Stored records
BEGIN
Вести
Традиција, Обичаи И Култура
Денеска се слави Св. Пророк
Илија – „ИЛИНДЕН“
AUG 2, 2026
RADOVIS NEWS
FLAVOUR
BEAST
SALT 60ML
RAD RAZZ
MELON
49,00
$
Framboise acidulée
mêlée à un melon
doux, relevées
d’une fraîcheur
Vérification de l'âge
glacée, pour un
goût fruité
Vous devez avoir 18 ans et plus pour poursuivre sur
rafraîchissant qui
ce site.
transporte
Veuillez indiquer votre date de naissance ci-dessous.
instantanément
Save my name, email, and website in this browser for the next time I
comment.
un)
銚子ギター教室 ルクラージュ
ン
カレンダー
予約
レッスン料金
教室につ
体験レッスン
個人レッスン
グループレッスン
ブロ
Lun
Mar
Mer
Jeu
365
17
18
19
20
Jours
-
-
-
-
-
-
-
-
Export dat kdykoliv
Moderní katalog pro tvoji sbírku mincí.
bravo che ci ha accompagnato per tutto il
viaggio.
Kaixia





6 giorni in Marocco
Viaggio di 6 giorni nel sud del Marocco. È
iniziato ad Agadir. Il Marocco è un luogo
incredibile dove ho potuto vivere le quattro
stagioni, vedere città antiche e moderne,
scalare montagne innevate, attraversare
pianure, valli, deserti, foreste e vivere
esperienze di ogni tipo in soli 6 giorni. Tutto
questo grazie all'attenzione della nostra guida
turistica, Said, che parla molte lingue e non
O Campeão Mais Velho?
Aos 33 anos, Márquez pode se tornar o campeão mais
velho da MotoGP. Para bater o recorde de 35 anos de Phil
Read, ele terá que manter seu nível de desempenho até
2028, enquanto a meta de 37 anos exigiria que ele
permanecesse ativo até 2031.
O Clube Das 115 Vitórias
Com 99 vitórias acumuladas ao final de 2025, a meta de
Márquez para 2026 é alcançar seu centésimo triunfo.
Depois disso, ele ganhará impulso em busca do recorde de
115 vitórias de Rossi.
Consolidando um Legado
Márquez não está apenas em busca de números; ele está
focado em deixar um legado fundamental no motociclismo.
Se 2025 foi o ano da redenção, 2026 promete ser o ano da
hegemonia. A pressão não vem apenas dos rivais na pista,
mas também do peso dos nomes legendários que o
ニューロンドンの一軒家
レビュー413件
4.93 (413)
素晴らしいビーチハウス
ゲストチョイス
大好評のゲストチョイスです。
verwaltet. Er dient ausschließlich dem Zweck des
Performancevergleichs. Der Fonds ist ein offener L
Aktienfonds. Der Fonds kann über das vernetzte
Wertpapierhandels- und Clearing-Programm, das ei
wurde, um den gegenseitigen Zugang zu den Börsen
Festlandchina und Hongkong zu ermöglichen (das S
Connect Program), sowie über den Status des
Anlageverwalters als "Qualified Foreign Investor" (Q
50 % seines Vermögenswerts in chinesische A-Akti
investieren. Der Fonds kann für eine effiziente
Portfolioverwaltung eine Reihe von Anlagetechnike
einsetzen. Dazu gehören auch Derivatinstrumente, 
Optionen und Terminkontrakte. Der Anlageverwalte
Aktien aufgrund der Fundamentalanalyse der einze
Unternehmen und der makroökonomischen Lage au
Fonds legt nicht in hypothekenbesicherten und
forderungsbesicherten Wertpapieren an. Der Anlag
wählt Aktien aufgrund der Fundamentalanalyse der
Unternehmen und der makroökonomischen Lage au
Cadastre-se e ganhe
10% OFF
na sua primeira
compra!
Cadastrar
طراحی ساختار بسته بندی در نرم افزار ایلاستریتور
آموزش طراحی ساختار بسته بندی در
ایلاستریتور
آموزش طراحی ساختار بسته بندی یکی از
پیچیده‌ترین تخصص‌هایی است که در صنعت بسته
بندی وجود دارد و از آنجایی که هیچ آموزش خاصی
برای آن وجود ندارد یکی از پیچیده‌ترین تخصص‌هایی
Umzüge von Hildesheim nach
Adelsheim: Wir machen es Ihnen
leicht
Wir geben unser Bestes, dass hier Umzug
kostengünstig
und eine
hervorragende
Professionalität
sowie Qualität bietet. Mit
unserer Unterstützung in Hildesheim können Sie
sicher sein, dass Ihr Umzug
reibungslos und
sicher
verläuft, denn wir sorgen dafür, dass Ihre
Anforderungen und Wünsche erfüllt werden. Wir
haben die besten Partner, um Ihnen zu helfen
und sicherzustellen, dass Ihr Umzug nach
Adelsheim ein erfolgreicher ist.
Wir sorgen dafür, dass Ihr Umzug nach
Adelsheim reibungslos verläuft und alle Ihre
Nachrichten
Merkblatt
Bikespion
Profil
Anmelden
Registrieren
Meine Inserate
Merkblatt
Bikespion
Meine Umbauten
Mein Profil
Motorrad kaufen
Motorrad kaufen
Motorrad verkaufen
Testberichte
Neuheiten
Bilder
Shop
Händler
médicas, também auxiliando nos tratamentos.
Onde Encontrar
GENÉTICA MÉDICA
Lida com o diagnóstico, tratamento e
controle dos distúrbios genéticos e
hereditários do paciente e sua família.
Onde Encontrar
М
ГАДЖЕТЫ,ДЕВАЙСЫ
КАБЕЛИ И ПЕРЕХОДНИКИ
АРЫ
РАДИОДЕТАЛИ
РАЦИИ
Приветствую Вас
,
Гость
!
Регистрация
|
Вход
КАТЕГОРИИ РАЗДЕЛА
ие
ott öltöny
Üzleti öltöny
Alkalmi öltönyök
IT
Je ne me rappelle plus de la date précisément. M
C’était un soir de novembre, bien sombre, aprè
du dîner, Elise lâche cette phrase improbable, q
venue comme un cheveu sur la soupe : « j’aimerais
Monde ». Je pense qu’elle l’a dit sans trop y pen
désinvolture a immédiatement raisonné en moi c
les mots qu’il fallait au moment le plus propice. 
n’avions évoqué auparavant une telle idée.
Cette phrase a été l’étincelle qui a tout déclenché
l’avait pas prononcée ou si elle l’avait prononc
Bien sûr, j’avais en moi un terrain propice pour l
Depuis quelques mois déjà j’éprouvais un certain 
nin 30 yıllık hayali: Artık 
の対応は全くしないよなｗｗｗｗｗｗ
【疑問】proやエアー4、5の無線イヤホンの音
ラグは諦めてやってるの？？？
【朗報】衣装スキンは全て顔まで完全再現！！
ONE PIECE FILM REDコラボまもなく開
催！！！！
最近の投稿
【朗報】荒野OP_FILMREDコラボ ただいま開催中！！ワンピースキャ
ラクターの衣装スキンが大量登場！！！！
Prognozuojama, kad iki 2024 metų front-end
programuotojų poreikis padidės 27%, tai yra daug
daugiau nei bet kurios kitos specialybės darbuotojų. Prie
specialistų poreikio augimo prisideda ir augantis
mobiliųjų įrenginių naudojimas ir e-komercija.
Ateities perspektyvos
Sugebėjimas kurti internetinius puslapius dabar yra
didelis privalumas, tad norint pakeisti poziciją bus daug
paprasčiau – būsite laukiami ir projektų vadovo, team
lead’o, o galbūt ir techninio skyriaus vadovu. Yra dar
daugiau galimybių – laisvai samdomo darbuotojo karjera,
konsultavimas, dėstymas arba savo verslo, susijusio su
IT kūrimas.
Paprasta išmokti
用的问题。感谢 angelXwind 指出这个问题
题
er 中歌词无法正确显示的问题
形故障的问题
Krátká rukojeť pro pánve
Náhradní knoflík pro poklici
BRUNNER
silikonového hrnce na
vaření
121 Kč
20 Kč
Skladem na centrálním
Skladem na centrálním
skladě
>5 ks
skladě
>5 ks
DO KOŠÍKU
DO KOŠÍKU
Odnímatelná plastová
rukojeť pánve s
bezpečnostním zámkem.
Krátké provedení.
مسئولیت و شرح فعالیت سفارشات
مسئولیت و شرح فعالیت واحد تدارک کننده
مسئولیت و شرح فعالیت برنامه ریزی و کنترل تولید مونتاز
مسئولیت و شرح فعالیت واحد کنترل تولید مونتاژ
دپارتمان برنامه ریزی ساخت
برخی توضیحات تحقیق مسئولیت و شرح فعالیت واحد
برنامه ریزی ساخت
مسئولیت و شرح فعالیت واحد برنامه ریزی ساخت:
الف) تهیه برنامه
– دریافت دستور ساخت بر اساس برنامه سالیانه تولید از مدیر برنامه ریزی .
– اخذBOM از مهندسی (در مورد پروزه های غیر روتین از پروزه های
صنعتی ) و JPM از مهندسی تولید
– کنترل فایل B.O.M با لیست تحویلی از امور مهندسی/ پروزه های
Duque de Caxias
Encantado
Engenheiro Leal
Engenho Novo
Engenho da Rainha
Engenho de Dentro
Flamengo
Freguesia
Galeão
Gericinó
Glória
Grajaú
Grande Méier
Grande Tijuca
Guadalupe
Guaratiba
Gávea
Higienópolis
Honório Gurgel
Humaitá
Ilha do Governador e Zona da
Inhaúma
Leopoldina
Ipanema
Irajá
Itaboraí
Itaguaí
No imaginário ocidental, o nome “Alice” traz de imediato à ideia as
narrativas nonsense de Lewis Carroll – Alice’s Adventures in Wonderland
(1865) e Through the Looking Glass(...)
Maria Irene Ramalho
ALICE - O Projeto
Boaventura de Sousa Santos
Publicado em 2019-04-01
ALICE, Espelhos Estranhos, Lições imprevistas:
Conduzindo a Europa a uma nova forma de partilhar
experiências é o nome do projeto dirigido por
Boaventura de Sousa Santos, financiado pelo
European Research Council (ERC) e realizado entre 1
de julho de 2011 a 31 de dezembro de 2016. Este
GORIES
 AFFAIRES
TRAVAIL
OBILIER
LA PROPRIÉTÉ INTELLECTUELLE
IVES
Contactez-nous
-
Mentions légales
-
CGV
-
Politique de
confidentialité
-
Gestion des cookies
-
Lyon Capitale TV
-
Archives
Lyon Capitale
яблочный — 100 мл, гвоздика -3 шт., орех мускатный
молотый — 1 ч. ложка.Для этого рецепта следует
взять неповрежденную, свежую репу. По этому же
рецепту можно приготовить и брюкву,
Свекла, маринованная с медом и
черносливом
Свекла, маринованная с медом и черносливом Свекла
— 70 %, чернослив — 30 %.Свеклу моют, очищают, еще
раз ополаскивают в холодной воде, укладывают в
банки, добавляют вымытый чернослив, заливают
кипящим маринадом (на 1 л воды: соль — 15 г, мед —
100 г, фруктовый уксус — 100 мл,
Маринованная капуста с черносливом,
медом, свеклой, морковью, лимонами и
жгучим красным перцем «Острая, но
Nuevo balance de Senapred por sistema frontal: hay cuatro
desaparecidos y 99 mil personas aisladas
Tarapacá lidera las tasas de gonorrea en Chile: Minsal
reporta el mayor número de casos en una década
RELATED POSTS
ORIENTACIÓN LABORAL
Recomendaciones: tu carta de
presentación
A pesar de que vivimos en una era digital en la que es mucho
END
REQUEST
Please show every line of the records that holds the word "também".

OUTPUT OF THE TASK
mas também do peso dos nomes legendários que o
médicas, também auxiliando nos tratamentos.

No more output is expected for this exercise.